What gives the archetype its juice in this particular moment is that it is an inverse to everything Trump embodies: principled where Trump is vindictive, peaceful where he is violent, religiously motivated where he is plainly secular. In theory, the archetype of the forgiving Christian woman allows MAGA to make a show of installing women in highly visible roles that can appeal to young women, without necessarily threatening the power of the men at the center. Yet the fact that both Kirk and Greene have made a point of adopting this image during moments of transition in their image suggests — without making any claims as to the sincerity of their faith — that they have both made the calculation that MAGA wants a change from Trump as the movement develops beyond his presidency.
That their threat to Trump’s power is real can perhaps be seen through the backlash both Greene and Kirk have faced as they make their moves. As Erika Kirk spends ever more time in public, a narrative has begun to brew that she is using her husband’s death opportunistically to climb the political ladder. She’s become the center of a derisive meme. “Everyone grieves differently,” someone will post, or “Normal widows: ‘I miss my husband.’” And then, “Erika Kirk:” above an image of a woman dancing and setting off fireworks.

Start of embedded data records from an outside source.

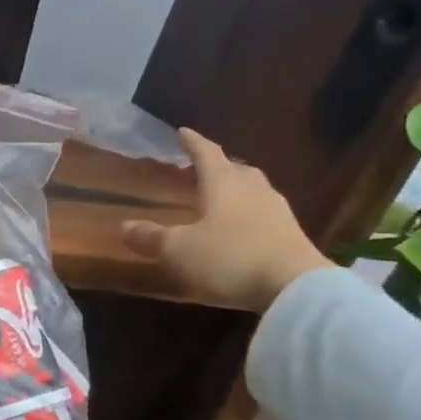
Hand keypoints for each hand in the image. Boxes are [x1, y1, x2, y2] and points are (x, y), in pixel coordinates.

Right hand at [120, 128, 332, 312]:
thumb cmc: (230, 257)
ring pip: (254, 190)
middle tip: (201, 169)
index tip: (183, 131)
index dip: (192, 142)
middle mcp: (252, 189)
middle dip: (218, 166)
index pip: (206, 153)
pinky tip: (244, 227)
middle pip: (234, 169)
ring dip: (238, 189)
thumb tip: (124, 227)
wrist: (296, 288)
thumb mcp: (179, 250)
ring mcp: (277, 210)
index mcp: (223, 183)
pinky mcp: (292, 234)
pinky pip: (266, 213)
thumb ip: (152, 237)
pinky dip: (251, 214)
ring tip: (222, 197)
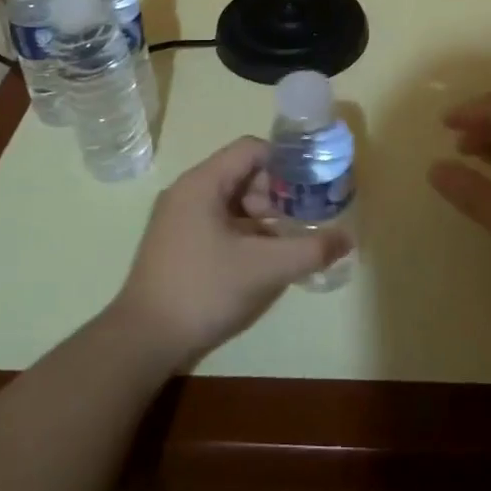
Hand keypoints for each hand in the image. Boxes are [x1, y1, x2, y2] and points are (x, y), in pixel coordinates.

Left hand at [111, 137, 350, 369]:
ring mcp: (178, 217)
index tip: (311, 185)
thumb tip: (347, 238)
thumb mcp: (265, 269)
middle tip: (302, 218)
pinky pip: (218, 221)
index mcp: (203, 183)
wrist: (143, 340)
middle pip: (242, 173)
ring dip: (262, 215)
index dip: (285, 162)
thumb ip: (309, 249)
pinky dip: (244, 232)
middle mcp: (187, 190)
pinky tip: (261, 260)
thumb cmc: (203, 291)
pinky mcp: (176, 242)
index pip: (252, 149)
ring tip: (286, 242)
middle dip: (277, 192)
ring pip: (231, 200)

Trump, meanwhile, has dubbed Greene “Marjorie ‘Traitor’ Greene.“ She has never cultivated many congressional allies outside the MAGA faithful, and now she’s isolated even from them. “I’m, like, radioactive” on both sides of the political aisle, Greene told the New York Times, adding that she plans to retire from politics for good.
The central question about MAGA since its emergence as a force in American politics has been: Is the movement simply a cult of personality built around Donald Trump and his whims? Or is it a genuine political coalition with real principles and a coherent ideology? If the movement embraces and elevates a figure whose image is built in opposition to Trump’s, we may finally have an answer to that question.